Directions:
**a.** In the loan amendment, on what date was the Revolving Credit and Term Credit Agreement dated?
**b.** Continue the loan amendment from its last sentence.

Text block:
>>>
THIS AMENDMENT NO. 2 TO LOAN DOCUMENTS (this “Amendment”) is made and entered into as of the 31st day of July, 2011, by and among EASYLINK SERVICES INTERNATIONAL CORPORATION, a Delaware corporation (the “Borrower”), the subsidiaries of the Borrower signatory hereto (each subsidiary of Borrower a party hereto shall be collectively known as the “Subsidiary Guarantors”, and individually as a “Subsidiary Guarantor”), the several banks and other financial institutions and lenders from time to time party hereto (the “Lenders”), and SUNTRUST BANK, in its capacity as administrative agent for the Lenders (the “Administrative Agent”), as issuing bank (the “Issuing Bank”) and as swingline lender (the “Swingline Lender”).
 
BACKGROUND STATEMENT
 
WHEREAS, Borrower has entered into that certain Revolving Credit and Term Credit Agreement, dated as of October 21, 2010 (as may be subsequently amended, restated, supplemented or otherwise modified from time-to-time, the “Credit Agreement”; all capitalized terms used but not otherwise defined herein shall have the meanings ascribed to them in the Credit Agreement), with the Administrative Agent, the Lenders, the Issuing Bank and the Swingline Lender; and
 
WHEREAS, certain of Borrower’s Subsidiaries have changed their legal names from the names set forth in the left-hand column of the chart set forth on Exhibit A hereto (the “Prior Names”) to the respective names set forth opposite the Prior Names in the right-hand column of the chart set forth on Exhibit A hereto (the “New Names”) (such name changes referred to herein as the “Name Changes”); and
 
WHEREAS, Borrower, the Subsidiary Guarantors, Administrative Agent, the Lenders, the Issuing Bank and the Swingline Lender have agreed to amend the Credit Agreement and the other Loan Documents to reflect, among other things, the Name Changes.
<<<
Excerpted data:
>>>
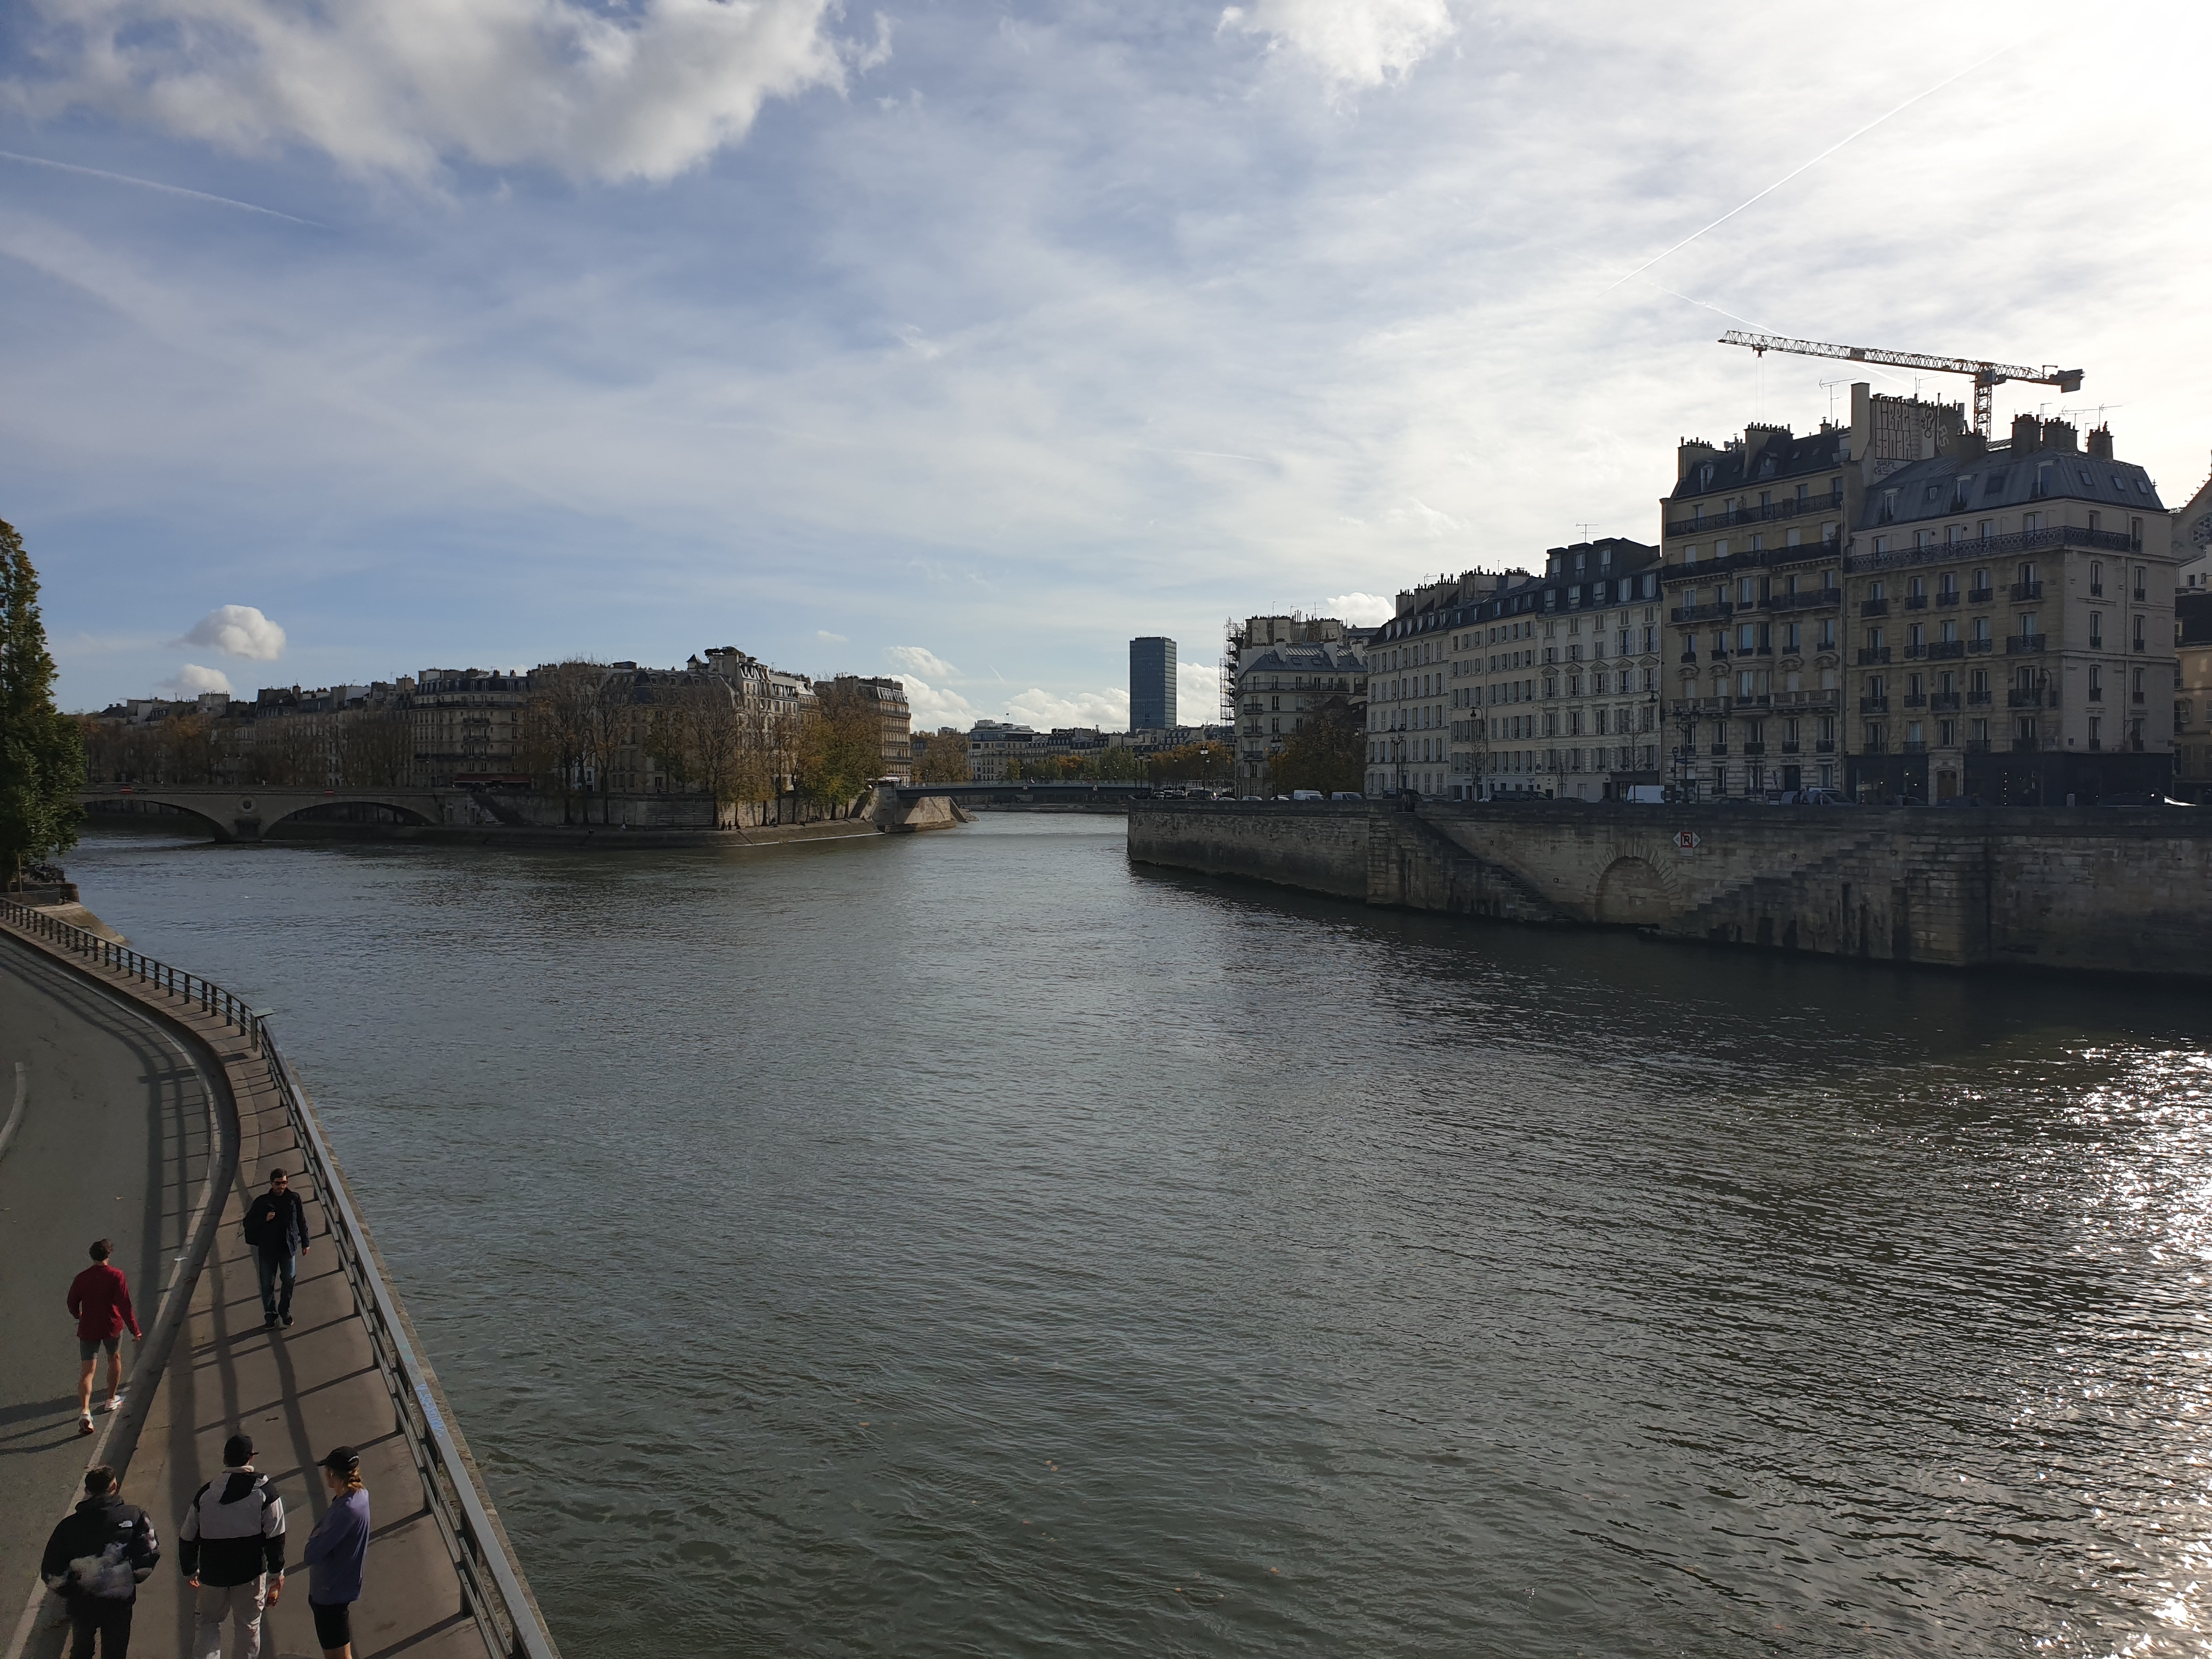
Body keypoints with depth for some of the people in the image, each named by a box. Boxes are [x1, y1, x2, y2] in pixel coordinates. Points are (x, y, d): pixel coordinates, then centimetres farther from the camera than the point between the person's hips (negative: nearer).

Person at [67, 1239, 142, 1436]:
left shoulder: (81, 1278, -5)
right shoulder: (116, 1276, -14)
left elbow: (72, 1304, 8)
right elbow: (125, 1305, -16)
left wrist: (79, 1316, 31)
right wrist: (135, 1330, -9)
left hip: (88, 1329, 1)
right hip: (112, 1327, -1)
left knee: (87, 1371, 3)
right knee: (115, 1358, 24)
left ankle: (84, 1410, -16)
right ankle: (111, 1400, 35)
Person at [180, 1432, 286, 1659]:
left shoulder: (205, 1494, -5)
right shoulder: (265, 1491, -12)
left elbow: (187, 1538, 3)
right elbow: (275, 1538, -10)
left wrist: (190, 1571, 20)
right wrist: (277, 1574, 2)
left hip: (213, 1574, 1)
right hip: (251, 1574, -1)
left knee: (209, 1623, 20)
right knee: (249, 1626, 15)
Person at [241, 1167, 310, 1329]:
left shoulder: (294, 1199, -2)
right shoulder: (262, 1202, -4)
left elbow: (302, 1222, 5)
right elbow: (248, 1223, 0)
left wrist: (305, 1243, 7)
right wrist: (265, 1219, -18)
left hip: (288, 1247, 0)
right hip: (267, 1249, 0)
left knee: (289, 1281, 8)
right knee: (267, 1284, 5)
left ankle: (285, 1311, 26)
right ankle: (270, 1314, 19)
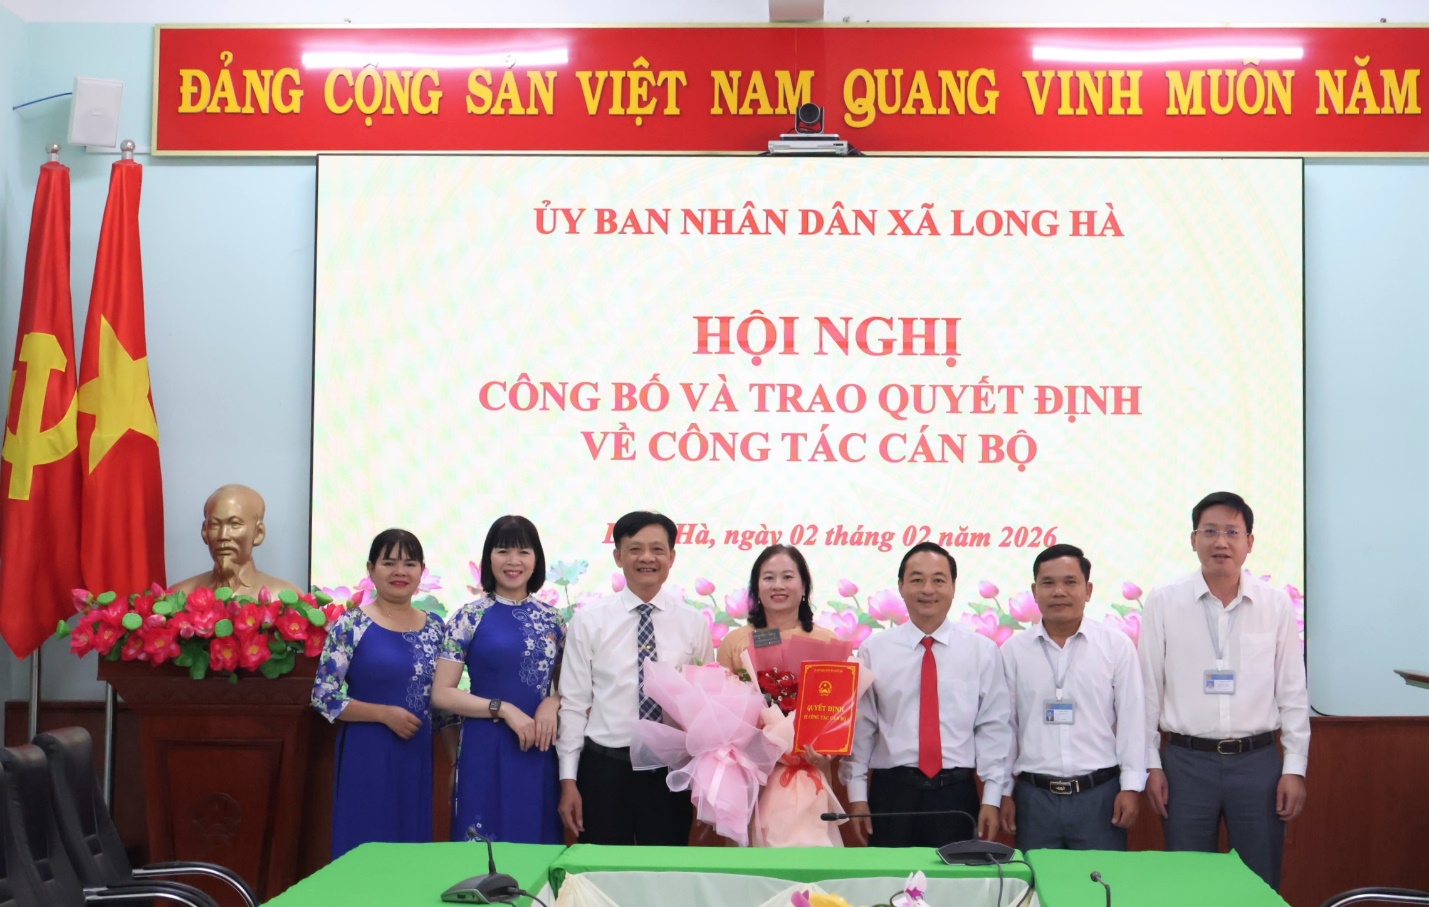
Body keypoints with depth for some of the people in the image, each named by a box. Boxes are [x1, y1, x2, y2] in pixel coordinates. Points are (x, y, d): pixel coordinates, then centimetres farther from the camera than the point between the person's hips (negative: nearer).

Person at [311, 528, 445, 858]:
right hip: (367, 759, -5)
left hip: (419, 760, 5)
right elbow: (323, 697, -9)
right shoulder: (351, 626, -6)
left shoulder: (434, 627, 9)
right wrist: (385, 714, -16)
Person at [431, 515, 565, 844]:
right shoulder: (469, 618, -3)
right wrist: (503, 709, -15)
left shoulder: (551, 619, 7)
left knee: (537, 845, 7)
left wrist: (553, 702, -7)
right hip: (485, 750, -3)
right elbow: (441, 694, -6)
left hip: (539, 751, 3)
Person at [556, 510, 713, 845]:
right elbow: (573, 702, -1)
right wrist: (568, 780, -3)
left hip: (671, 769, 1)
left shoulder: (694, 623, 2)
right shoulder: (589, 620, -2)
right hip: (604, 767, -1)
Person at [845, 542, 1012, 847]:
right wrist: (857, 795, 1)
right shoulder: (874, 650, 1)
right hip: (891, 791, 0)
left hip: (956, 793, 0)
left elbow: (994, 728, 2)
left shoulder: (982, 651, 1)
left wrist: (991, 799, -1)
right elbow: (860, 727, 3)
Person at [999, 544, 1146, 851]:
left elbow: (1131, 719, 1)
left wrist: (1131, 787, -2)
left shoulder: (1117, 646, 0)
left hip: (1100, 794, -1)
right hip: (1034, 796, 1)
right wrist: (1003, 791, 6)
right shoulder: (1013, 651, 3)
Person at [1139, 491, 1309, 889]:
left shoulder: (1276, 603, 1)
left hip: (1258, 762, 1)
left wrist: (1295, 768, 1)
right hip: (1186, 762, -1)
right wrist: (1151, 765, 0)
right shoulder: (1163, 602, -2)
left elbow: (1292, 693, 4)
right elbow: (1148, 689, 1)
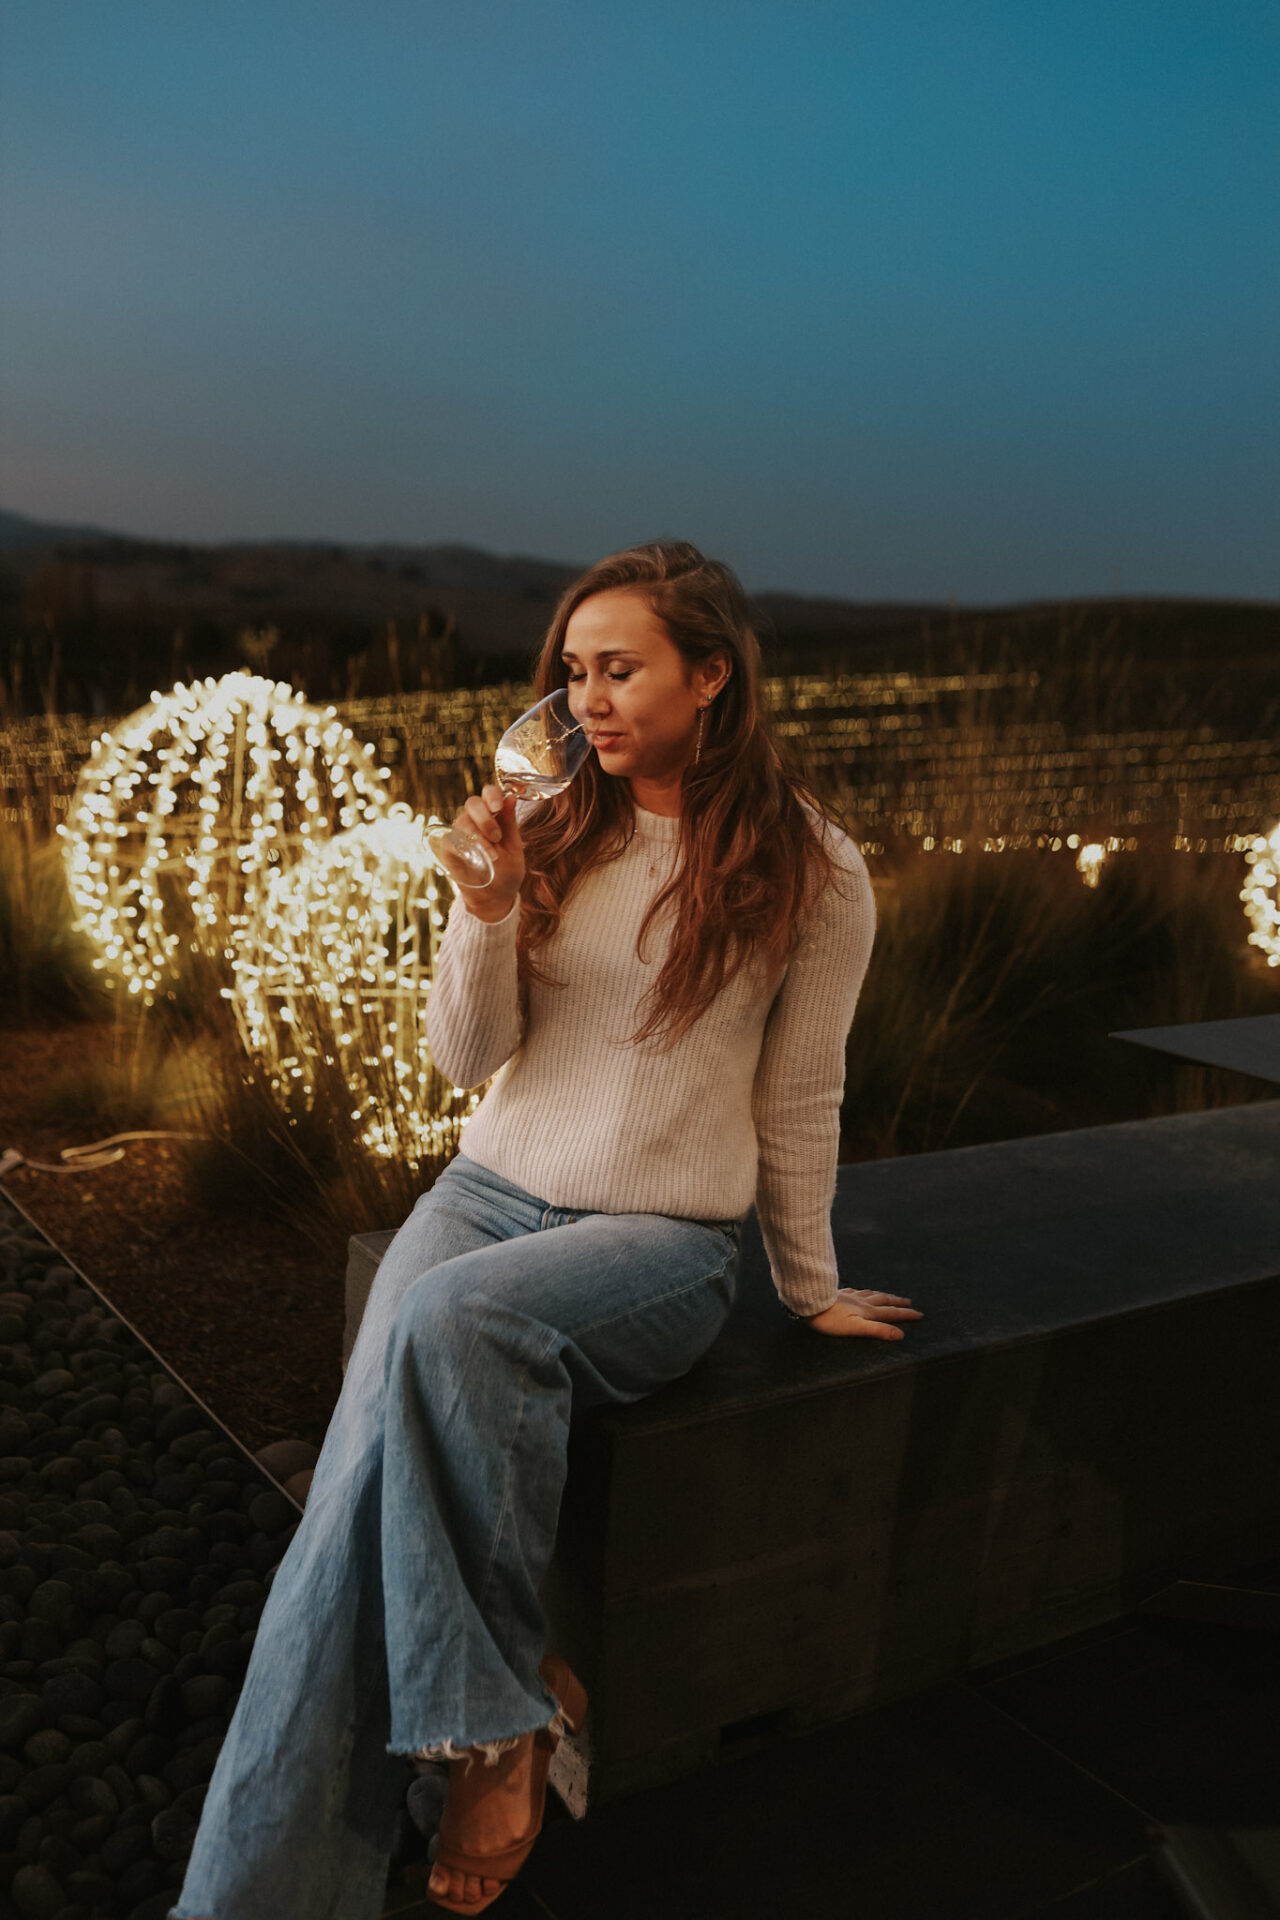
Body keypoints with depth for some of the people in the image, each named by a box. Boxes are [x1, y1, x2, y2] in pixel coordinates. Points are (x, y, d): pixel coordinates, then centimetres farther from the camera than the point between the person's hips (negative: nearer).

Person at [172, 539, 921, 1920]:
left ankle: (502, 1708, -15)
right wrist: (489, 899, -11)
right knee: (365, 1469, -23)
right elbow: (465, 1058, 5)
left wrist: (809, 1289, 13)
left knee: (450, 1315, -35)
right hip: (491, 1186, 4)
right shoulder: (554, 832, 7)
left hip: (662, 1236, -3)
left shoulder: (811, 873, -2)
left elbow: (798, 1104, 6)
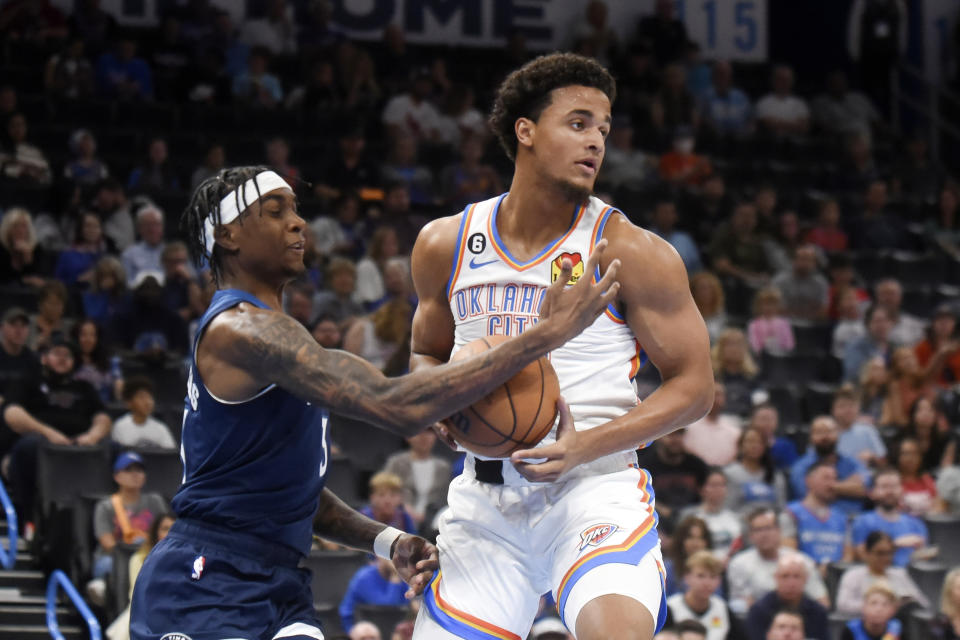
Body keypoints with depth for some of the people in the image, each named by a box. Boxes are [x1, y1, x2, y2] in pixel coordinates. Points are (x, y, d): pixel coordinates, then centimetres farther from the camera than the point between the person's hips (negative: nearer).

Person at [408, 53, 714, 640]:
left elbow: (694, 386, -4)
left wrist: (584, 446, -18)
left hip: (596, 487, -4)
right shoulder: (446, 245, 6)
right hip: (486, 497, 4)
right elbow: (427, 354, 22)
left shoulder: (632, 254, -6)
<<<
Answers:
**a.** October 21, 2010

**b.**
 
NOW, THEREFORE, for and in consideration of the above premises and other good and valuable consideration, the receipt and sufficiency of which hereby is acknowledged by the parties hereto, Borrower, the Subsidiary Guarantors, Administrative Agent, the Lenders, the Issuing Bank and the Swingline Lender agree as follows:
 
1.           Ratification.  Except as herein expressly modified or amended, all the terms and conditions of the Credit Agreement and the other Loan Documents are hereby ratified, affirmed, and approved.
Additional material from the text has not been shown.